‘Ook 70 jaar na de ondertekening heeft het VN-Vluchtelingenverdrag nog zijn nut’

Analyse

70 jaar VN-Vluchtelingenverdrag

‘Ook 70 jaar na de ondertekening heeft het VN-Vluchtelingenverdrag nog zijn nut’

‘Ook 70 jaar na de ondertekening heeft het VN-Vluchtelingenverdrag nog zijn nut’
‘Ook 70 jaar na de ondertekening heeft het VN-Vluchtelingenverdrag nog zijn nut’

Na lange onderhandelingen kwam op 28 juli 1951 in Genève het VN-Vluchtelingenverdrag tot stand. België en Nederland waren bij de twaalf landen die het verdrag toen ondertekenden. Inmiddels hebben er 146 dat gedaan.

Unsplash / Julie Ricard (CC0)

Unsplash / Julie Ricard (CC0)

Na lange onderhandelingen kwam op 28 juli 1951 in Genève het VN-Vluchtelingenverdrag tot stand. België en Nederland waren bij de twaalf landen die het verdrag toen ondertekenden. Inmiddels hebben er 146 dat gedaan. Het verdrag bleef al die tijd een belangrijk document om de rechten van vluchtelingen te regelen. Maar 70 jaar later is niet iedereen ervan overtuigd dat die verjaardag met toeters en bellen moet worden gevierd, ook niet in de Lage Landen.

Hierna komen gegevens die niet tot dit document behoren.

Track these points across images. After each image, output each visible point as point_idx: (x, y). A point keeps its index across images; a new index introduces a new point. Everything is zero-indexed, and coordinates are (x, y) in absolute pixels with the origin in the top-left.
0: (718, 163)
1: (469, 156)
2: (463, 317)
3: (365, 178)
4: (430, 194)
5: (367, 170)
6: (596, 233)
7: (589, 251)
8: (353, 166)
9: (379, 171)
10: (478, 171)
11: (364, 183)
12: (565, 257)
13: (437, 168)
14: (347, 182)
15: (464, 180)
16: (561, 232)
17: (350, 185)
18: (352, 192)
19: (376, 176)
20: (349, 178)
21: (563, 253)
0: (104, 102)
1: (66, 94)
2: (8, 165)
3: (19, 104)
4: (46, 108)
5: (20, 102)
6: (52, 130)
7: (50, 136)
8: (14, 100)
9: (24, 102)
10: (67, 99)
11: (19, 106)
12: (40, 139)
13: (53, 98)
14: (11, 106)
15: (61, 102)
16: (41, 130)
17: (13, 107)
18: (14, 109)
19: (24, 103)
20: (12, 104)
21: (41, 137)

In Europa vinden sinds de vluchtelingencrisis in 2015 steeds meer stemmen dat het Vluchtelingenverdrag in zijn huidige vorm op de schop moet. In Vlaanderen pleitten politici van de Vlaamse-nationale N-VA en de christendemocratische CD&V voor aanpassingen aan de Conventie.

Zo liet Hendrik Bogaert van CD&V in 2016 in een interview in de Zondagskrant optekenen dat hij vooral af wilde van het automatische recht op opvang in het land waar asiel werd aangevraagd. En er diende meer geïnvesteerd te worden in opvang buiten Europa, iets waar ook N-VA-voorzitter Bart De Wever eerder voor pleitte.

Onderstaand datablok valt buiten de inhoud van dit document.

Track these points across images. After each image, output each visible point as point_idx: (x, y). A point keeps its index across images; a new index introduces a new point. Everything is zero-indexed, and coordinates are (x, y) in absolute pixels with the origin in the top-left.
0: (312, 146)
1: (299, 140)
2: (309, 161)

Ook in Nederland klonk de roep om herziening, in de eerste plaats bij de liberalen van de VVD. De regering-Rutte III bestelde een onafhankelijk onderzoek over de vraag of het verdrag nog wel bij de tijd was.

Dat onderzoek leverde wellicht niet de verwachte uitkomst voor de Nederlandse staatssecretaris voor Asiel en Migratie Ankie Broekers-Knol (VVD), die het aantal asielzoekers drastisch naar omlaag wou. Het Vluchtelingenverdrag aanwijzen als verantwoordelijke voor de huidige asielproblematiek is onzin, zo luidde het rapport. Zelfs al zou men het verdrag opdoeken, dan botst men nog op internationale wetten en verdragen die de rechten van vluchtelingen vastleggen, aldus de auteur.

Fout debat

Dat laatste zeggen ook Ellen Desmet en Ruben Wissing, allebei academici van de Universiteit Gent. ‘De Europese politieke discussies die ontstonden na 2015 gaan eigenlijk over zaken die niet in het Vluchtelingenverdrag zijn vastgelegd’, zegt professor Migratierecht Ellen Desmet. ‘Het Vluchtelingenverdrag legt vast wie vluchteling is en welke rechten vluchtelingen hebben. Maar welk land een persoon als vluchteling moet erkennen en hoe dat moet gebeuren, staat nìet in het verdrag.’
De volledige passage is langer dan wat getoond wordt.